Counsel for plaintiffs rely upon D. & R. G. Co. v. Robinson, 6 Colo. App. 432, 40 Pac. 840, where conditions similar to the fence and bridges in the case at bar were mentioned as a trap. That case held this was a proper subject of inquiry if the want of outlet was the cause of an animal’s destruction. Such is the construction given that case in C. & S. Ry. Co. v. Beeson, 19 Colo. App. 241, 74 Pac. 345. If an animal was fleeing from an approaching train, the fact that it might become entangled in an open bridge upon which the track was maintained, would be material to consider in determining whether the engineer exercised due care in preventing it being injured when so caught. But merely because an animal may have been killed by a locomotive of the defendant on or near such a bridge does not establish negligence in- the absence of proof regarding the manner the locomotive which killed it was operated. The animals were not killed by the bridges but by locomotives, and there is no proof that the several engineers operating them did not exercise due care to prevent collisions with the cattle. So that even if the maintenance of the fence and its connection with the bridges in the manner charged and proven might in a particular case give rise to a cause of action, yet unless the injury complained of is traceable thereto as a cause, it is immaterial what degree of. negligence the conditions thus brought about might constitute when it does not appear that such negligence was the proximate cause of the killing of the cattle. No liability attaches on account of .negligence *584unless damage results from it. D. & R. G. Co. v. Dunn, 46 Colo. 150, 103 Pac. 387; C. & S. Ry. Co. v. Beeson, supra.
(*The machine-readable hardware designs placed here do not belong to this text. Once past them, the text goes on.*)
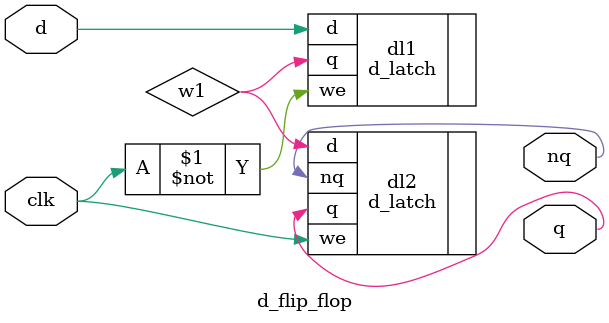
<source format=v>
module d_flip_flop (
    input  d,
    input  clk,
    output q,
    output nq
);
  wire w1;

  d_latch dl1 (
      .d (d),
      .we(~clk),
      .q (w1)
  );
  d_latch dl2 (
      .d (w1),
      .we(clk),
      .q (q),
      .nq(nq)
  );
endmodule

</source>
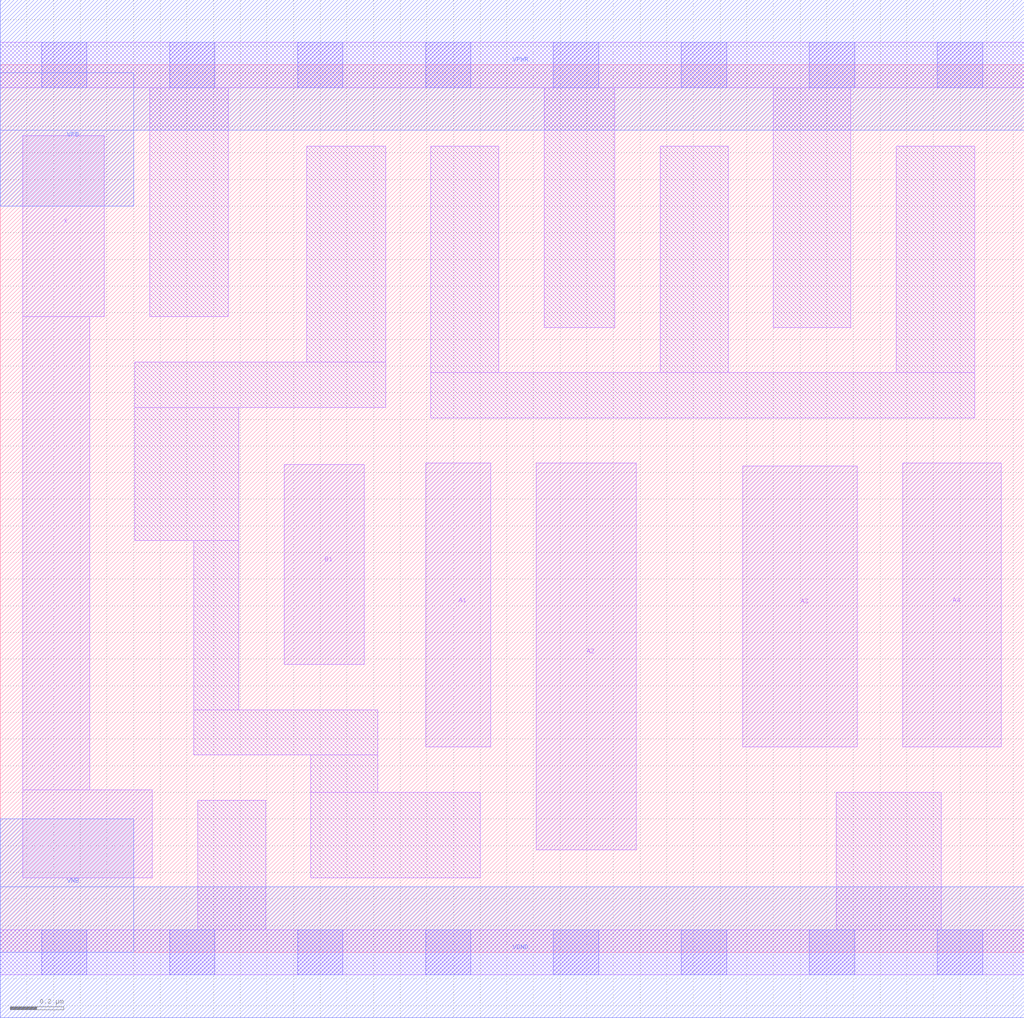
<source format=lef>
# Copyright 2020 The SkyWater PDK Authors
#
# Licensed under the Apache License, Version 2.0 (the "License");
# you may not use this file except in compliance with the License.
# You may obtain a copy of the License at
#
#     https://www.apache.org/licenses/LICENSE-2.0
#
# Unless required by applicable law or agreed to in writing, software
# distributed under the License is distributed on an "AS IS" BASIS,
# WITHOUT WARRANTIES OR CONDITIONS OF ANY KIND, either express or implied.
# See the License for the specific language governing permissions and
# limitations under the License.
#
# SPDX-License-Identifier: Apache-2.0

VERSION 5.5 ;
NAMESCASESENSITIVE ON ;
BUSBITCHARS "[]" ;
DIVIDERCHAR "/" ;
MACRO sky130_fd_sc_lp__a41o_0
  CLASS CORE ;
  SOURCE USER ;
  ORIGIN  0.000000  0.000000 ;
  SIZE  3.840000 BY  3.330000 ;
  SYMMETRY X Y R90 ;
  SITE unit ;
  PIN A1
    ANTENNAGATEAREA  0.159000 ;
    DIRECTION INPUT ;
    USE SIGNAL ;
    PORT
      LAYER li1 ;
        RECT 1.595000 0.770000 1.840000 1.835000 ;
    END
  END A1
  PIN A2
    ANTENNAGATEAREA  0.159000 ;
    DIRECTION INPUT ;
    USE SIGNAL ;
    PORT
      LAYER li1 ;
        RECT 2.010000 0.385000 2.385000 1.835000 ;
    END
  END A2
  PIN A3
    ANTENNAGATEAREA  0.159000 ;
    DIRECTION INPUT ;
    USE SIGNAL ;
    PORT
      LAYER li1 ;
        RECT 2.785000 0.770000 3.215000 1.825000 ;
    END
  END A3
  PIN A4
    ANTENNAGATEAREA  0.159000 ;
    DIRECTION INPUT ;
    USE SIGNAL ;
    PORT
      LAYER li1 ;
        RECT 3.385000 0.770000 3.755000 1.835000 ;
    END
  END A4
  PIN B1
    ANTENNAGATEAREA  0.159000 ;
    DIRECTION INPUT ;
    USE SIGNAL ;
    PORT
      LAYER li1 ;
        RECT 1.065000 1.080000 1.365000 1.830000 ;
    END
  END B1
  PIN X
    ANTENNADIFFAREA  0.280900 ;
    DIRECTION OUTPUT ;
    USE SIGNAL ;
    PORT
      LAYER li1 ;
        RECT 0.085000 0.280000 0.570000 0.610000 ;
        RECT 0.085000 0.610000 0.335000 2.385000 ;
        RECT 0.085000 2.385000 0.390000 3.065000 ;
    END
  END X
  PIN VGND
    DIRECTION INOUT ;
    USE GROUND ;
    PORT
      LAYER met1 ;
        RECT 0.000000 -0.245000 3.840000 0.245000 ;
    END
  END VGND
  PIN VNB
    DIRECTION INOUT ;
    USE GROUND ;
    PORT
      LAYER met1 ;
        RECT 0.000000 0.000000 0.500000 0.500000 ;
    END
  END VNB
  PIN VPB
    DIRECTION INOUT ;
    USE POWER ;
    PORT
      LAYER met1 ;
        RECT 0.000000 2.800000 0.500000 3.300000 ;
    END
  END VPB
  PIN VPWR
    DIRECTION INOUT ;
    USE POWER ;
    PORT
      LAYER met1 ;
        RECT 0.000000 3.085000 3.840000 3.575000 ;
    END
  END VPWR
  OBS
    LAYER li1 ;
      RECT 0.000000 -0.085000 3.840000 0.085000 ;
      RECT 0.000000  3.245000 3.840000 3.415000 ;
      RECT 0.505000  1.545000 0.895000 2.045000 ;
      RECT 0.505000  2.045000 1.445000 2.215000 ;
      RECT 0.560000  2.385000 0.855000 3.245000 ;
      RECT 0.725000  0.740000 1.415000 0.910000 ;
      RECT 0.725000  0.910000 0.895000 1.545000 ;
      RECT 0.740000  0.085000 0.995000 0.570000 ;
      RECT 1.150000  2.215000 1.445000 3.025000 ;
      RECT 1.165000  0.280000 1.800000 0.600000 ;
      RECT 1.165000  0.600000 1.415000 0.740000 ;
      RECT 1.615000  2.005000 3.655000 2.175000 ;
      RECT 1.615000  2.175000 1.870000 3.025000 ;
      RECT 2.040000  2.345000 2.305000 3.245000 ;
      RECT 2.475000  2.175000 2.730000 3.025000 ;
      RECT 2.900000  2.345000 3.190000 3.245000 ;
      RECT 3.135000  0.085000 3.530000 0.600000 ;
      RECT 3.360000  2.175000 3.655000 3.025000 ;
    LAYER mcon ;
      RECT 0.155000 -0.085000 0.325000 0.085000 ;
      RECT 0.155000  3.245000 0.325000 3.415000 ;
      RECT 0.635000 -0.085000 0.805000 0.085000 ;
      RECT 0.635000  3.245000 0.805000 3.415000 ;
      RECT 1.115000 -0.085000 1.285000 0.085000 ;
      RECT 1.115000  3.245000 1.285000 3.415000 ;
      RECT 1.595000 -0.085000 1.765000 0.085000 ;
      RECT 1.595000  3.245000 1.765000 3.415000 ;
      RECT 2.075000 -0.085000 2.245000 0.085000 ;
      RECT 2.075000  3.245000 2.245000 3.415000 ;
      RECT 2.555000 -0.085000 2.725000 0.085000 ;
      RECT 2.555000  3.245000 2.725000 3.415000 ;
      RECT 3.035000 -0.085000 3.205000 0.085000 ;
      RECT 3.035000  3.245000 3.205000 3.415000 ;
      RECT 3.515000 -0.085000 3.685000 0.085000 ;
      RECT 3.515000  3.245000 3.685000 3.415000 ;
  END
END sky130_fd_sc_lp__a41o_0

</source>
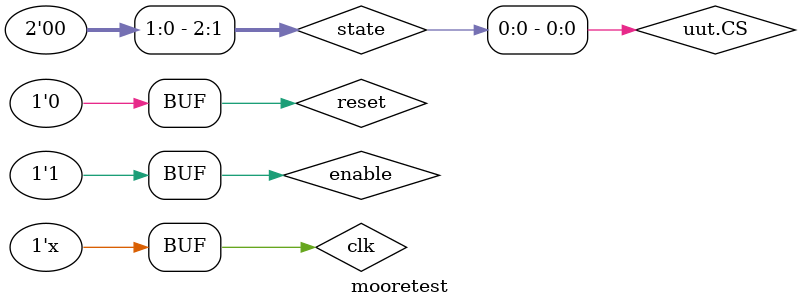
<source format=v>
`timescale 1ns / 1ps


module mooretest;

	// Inputs
	reg enable;
	reg clk;
	reg in;
	reg reset;

	// Outputs
	wire out;
	wire [2:0]state;

	// Instantiate the Unit Under Test (UUT)
	moore10010 uut (
		.enable(enable), 
		.clk(clk), 
		.in(in), 
		.reset(reset), 
		.out(out)
	);

	initial begin
		// Initialize Inputs
		enable = 0;
		clk = 0;
		in = 0;
		reset = 0;

		// Wait 100 ns for global reset to finish
		#1500 enable=1;
		#2000 reset=0;
		#1100 in=1;
		#1000 in=0;
		#1000 in=0;
		#1000 in=1;
		#1000 in=0;
		#1000 in=0;
		
		#1000 in=1;
		#1000 in=0;
		#1000 in=0;
		#1000 in=1;
		#1000 in=0;
		#1000 in=0;
		
	end
	
	always
		#500 clk=~clk;  


	always @( posedge clk)
		begin
			if($time>15000 )
				#50 in={$random}%2;
		end
        
		// Add stimulus here

	assign state=uut.CS;
      
endmodule


</source>
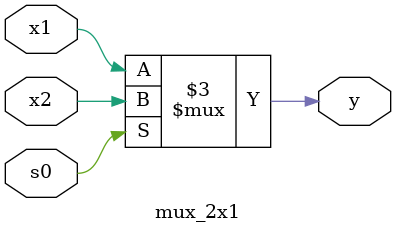
<source format=v>
`timescale 1ns/1ns

module mux_2x1(input x1,
               input x2,
               input s0,
               output y
                 );
  
  wire [2:0]w;
  reg y;
  
//   GATE LEVEL MODELLING
//   not g1(w[0],s0);
//   or g4(y,w[1],w[2]);
//   and g2(w[1],x1,w[0]);
//   and g3(w[2],x2,s0);
  
  
//   DATA FLOW MODELLING
//   assign y = s0?x2:x1;
  
  
//   BEHAVIOURAL MODELLING
  always @(x1, x2, s0) begin
    
    $monitor("x1 = %b, x2 = %b, s0 = %b, y = %b.\n ",x1,x2,s0,y);
  	
    if(s0)
      y = x2;
    else
      y = x1;
    
  end
endmodule

</source>
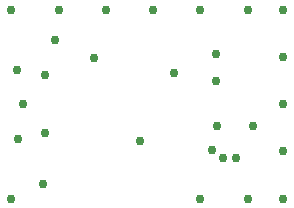
<source format=gbs>
%FSTAX23Y23*%
%MOMM*%
%SFA1B1*%

%IPPOS*%
%ADD46C,0.749999*%
%LNprogramming_dongle_pcb-1*%
%LPD*%
G54D46*
X43699Y38624D03*
X43749Y36324D03*
X46874Y32524D03*
X45449Y29874D03*
X43815Y32519D03*
X43374Y30499D03*
X29199Y36862D03*
X29274Y31937D03*
X26974Y31487D03*
X26899Y37312D03*
X26399Y26399D03*
X33374Y38274D03*
X42399Y26399D03*
X46399D03*
X49399Y30399D03*
Y26399D03*
Y34399D03*
Y38399D03*
X40149Y36999D03*
X37299Y31274D03*
X27399Y34399D03*
X49399Y42399D03*
X26399D03*
X42399D03*
X34399D03*
X30399D03*
X38399D03*
X46399D03*
X29099Y27624D03*
X30124Y39799D03*
X44324Y29874D03*
M02*
</source>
In addition to the causes of action we have considered, plaintiffs declared upon two others, designated the eighth and ninth, which at the conclusion of the testimony they voluntarily dismissed. To establish its defense to these causes the defendant introduced the testimony of three witnesses, one of whom resided at Kansas City and the others in Kansas. These witnesses attended at the request of defendant. Each filed an affidavit claiming attendance and mileage fees. The court allowed them for attendance and mileage from the point on the Colorado line, where the railroad over which they traveled to reach the place of trial, crossed that line. Defendant claims that the witnesses should have been allowed mileage from their respective places of residence. The plaintiffs have assigned cross error on the allowance of mileage.- Fees of witnesses either for attendance or mileage are purely statutory. Section 2543, Revised Statutes, 1908, provides the mileage to which a witness is entitled in going from his place of residence to the place named in the subpoena. This, of course, refers to witnesses subpoenaed within the state. There is no provision allowing a witness mileage from his residence outside of the state. Mileage is allowed a witness when subpoenaed because in obedience to the command of the court he has incurred expense in traveling to the place named in the subpoena. But when he is not under any obligation to attend a trial, the expense he incurs in traveling is voluntary, and he is not entitled to mileage. In other words, it is clearly not the purpose of the law to compensate a witness for the expense of travel, unless incurred in obedience to the command of the court, and hence, it follows that a witness cannot claim mileage unless he has been subpoenaed. Cases in point are: State v. Willis, 79 Iowa 326, 44 N. W. 699; Stern v. Herren, 102 N. C. 516, 8 S. E. 221; Fish v. Farwell, 33 Ill. App. 242; Fisher v. Burlington C. R. & N. Ry. *585Co., 104 Iowa 588, 73 N. W. 1070; State v. Wilder, 95 S. W. (Mo.) 396; Buckman v. Mo., K. & T. Ry. Co., 196 Mo. 418, 98 S. W. 820. The court erred in allowing mileage, and the cross error of the plaintiffs is sustained.

Several other questions are urged by counsel for the railroad company which it is not necessary to consider.

The judgment of the District Court on the six causes of action is reversed and the cause remanded for a new trial, and the taxation of costs for mileage is vacated.

Judgment Reversed '.

Garrigues, J., and Scott, J., concur.